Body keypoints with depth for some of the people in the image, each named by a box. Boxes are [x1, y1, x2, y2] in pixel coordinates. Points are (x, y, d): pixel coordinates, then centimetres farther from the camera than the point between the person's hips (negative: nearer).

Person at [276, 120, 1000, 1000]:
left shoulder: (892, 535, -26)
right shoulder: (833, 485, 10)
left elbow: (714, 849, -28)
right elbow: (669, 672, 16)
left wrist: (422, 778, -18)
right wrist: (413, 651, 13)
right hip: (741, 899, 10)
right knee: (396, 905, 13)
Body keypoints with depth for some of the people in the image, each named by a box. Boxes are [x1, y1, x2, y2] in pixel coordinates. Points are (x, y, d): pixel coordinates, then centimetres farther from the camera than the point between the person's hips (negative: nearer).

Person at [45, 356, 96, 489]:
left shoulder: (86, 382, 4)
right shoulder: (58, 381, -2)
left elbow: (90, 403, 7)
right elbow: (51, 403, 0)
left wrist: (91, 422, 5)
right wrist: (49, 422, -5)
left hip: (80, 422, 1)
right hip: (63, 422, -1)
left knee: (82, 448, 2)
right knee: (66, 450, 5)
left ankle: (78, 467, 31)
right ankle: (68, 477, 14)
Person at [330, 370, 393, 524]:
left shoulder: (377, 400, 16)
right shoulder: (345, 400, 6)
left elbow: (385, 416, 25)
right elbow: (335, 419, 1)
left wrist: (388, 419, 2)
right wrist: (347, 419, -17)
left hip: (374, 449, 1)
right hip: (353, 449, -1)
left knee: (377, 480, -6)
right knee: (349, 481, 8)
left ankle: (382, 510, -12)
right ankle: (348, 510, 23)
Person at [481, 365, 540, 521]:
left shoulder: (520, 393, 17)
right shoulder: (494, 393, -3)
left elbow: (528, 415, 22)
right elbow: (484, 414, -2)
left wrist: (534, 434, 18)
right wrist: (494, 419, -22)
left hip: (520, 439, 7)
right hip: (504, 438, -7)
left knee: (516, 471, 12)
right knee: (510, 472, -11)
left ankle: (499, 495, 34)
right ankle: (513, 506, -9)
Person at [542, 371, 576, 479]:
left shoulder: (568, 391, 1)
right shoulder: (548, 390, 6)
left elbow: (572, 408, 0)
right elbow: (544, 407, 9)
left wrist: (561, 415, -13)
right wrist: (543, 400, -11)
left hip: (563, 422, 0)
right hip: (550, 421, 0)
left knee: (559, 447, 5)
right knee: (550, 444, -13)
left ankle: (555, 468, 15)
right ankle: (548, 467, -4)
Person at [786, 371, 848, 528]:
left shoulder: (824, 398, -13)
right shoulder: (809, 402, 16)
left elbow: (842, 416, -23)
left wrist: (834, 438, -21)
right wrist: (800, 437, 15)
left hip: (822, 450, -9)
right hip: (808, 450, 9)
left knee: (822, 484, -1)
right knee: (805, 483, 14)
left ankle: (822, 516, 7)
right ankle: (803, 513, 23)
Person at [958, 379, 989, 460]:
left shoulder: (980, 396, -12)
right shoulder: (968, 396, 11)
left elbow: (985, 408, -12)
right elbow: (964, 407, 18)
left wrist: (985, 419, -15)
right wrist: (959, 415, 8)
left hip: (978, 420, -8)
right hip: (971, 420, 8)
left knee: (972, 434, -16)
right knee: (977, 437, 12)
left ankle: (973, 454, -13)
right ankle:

Task to carry out: Turn every line of the items above into a Markdown table with the columns Row and Line, numbering the rows and leaving out blank lines.

Task result:
| Row | Line |
|---|---|
| 1 | Body keypoints with depth for some of the people in the image, each named by a box. Boxes are [x1, y1, x2, y2] in pixel coordinates. Points are (x, y, d): pixel coordinates, then centimetres farther from the camera than the point between the person's hips (negative: nearer). |
| 2 | Person at [276, 120, 1000, 1000]: |
| 3 | left shoulder: (892, 535, -26) |
| 4 | right shoulder: (833, 485, 10) |
| 5 | left elbow: (714, 849, -28) |
| 6 | right elbow: (669, 672, 16) |
| 7 | left wrist: (422, 778, -18) |
| 8 | right wrist: (413, 651, 13) |
| 9 | right hip: (741, 899, 10) |
| 10 | right knee: (396, 905, 13) |
| 11 | Body keypoints with depth for some of the people in the image, each named by a box. Boxes are [x1, y1, x2, y2] in pixel coordinates. Points are (x, y, d): pixel coordinates, then centimetres farther from the camera than the point between the person's hips (negative: nearer). |
| 12 | Person at [45, 356, 96, 489]: |
| 13 | left shoulder: (86, 382, 4) |
| 14 | right shoulder: (58, 381, -2) |
| 15 | left elbow: (90, 403, 7) |
| 16 | right elbow: (51, 403, 0) |
| 17 | left wrist: (91, 422, 5) |
| 18 | right wrist: (49, 422, -5) |
| 19 | left hip: (80, 422, 1) |
| 20 | right hip: (63, 422, -1) |
| 21 | left knee: (82, 448, 2) |
| 22 | right knee: (66, 450, 5) |
| 23 | left ankle: (78, 467, 31) |
| 24 | right ankle: (68, 477, 14) |
| 25 | Person at [330, 370, 393, 524]: |
| 26 | left shoulder: (377, 400, 16) |
| 27 | right shoulder: (345, 400, 6) |
| 28 | left elbow: (385, 416, 25) |
| 29 | right elbow: (335, 419, 1) |
| 30 | left wrist: (388, 419, 2) |
| 31 | right wrist: (347, 419, -17) |
| 32 | left hip: (374, 449, 1) |
| 33 | right hip: (353, 449, -1) |
| 34 | left knee: (377, 480, -6) |
| 35 | right knee: (349, 481, 8) |
| 36 | left ankle: (382, 510, -12) |
| 37 | right ankle: (348, 510, 23) |
| 38 | Person at [481, 365, 540, 521]: |
| 39 | left shoulder: (520, 393, 17) |
| 40 | right shoulder: (494, 393, -3) |
| 41 | left elbow: (528, 415, 22) |
| 42 | right elbow: (484, 414, -2) |
| 43 | left wrist: (534, 434, 18) |
| 44 | right wrist: (494, 419, -22) |
| 45 | left hip: (520, 439, 7) |
| 46 | right hip: (504, 438, -7) |
| 47 | left knee: (516, 471, 12) |
| 48 | right knee: (510, 472, -11) |
| 49 | left ankle: (499, 495, 34) |
| 50 | right ankle: (513, 506, -9) |
| 51 | Person at [542, 371, 576, 479]: |
| 52 | left shoulder: (568, 391, 1) |
| 53 | right shoulder: (548, 390, 6) |
| 54 | left elbow: (572, 408, 0) |
| 55 | right elbow: (544, 407, 9) |
| 56 | left wrist: (561, 415, -13) |
| 57 | right wrist: (543, 400, -11) |
| 58 | left hip: (563, 422, 0) |
| 59 | right hip: (550, 421, 0) |
| 60 | left knee: (559, 447, 5) |
| 61 | right knee: (550, 444, -13) |
| 62 | left ankle: (555, 468, 15) |
| 63 | right ankle: (548, 467, -4) |
| 64 | Person at [786, 371, 848, 528]: |
| 65 | left shoulder: (824, 398, -13) |
| 66 | right shoulder: (809, 402, 16) |
| 67 | left elbow: (842, 416, -23) |
| 68 | left wrist: (834, 438, -21) |
| 69 | right wrist: (800, 437, 15) |
| 70 | left hip: (822, 450, -9) |
| 71 | right hip: (808, 450, 9) |
| 72 | left knee: (822, 484, -1) |
| 73 | right knee: (805, 483, 14) |
| 74 | left ankle: (822, 516, 7) |
| 75 | right ankle: (803, 513, 23) |
| 76 | Person at [958, 379, 989, 460]: |
| 77 | left shoulder: (980, 396, -12) |
| 78 | right shoulder: (968, 396, 11) |
| 79 | left elbow: (985, 408, -12) |
| 80 | right elbow: (964, 407, 18) |
| 81 | left wrist: (985, 419, -15) |
| 82 | right wrist: (959, 415, 8) |
| 83 | left hip: (978, 420, -8) |
| 84 | right hip: (971, 420, 8) |
| 85 | left knee: (972, 434, -16) |
| 86 | right knee: (977, 437, 12) |
| 87 | left ankle: (973, 454, -13) |
| 88 | right ankle: |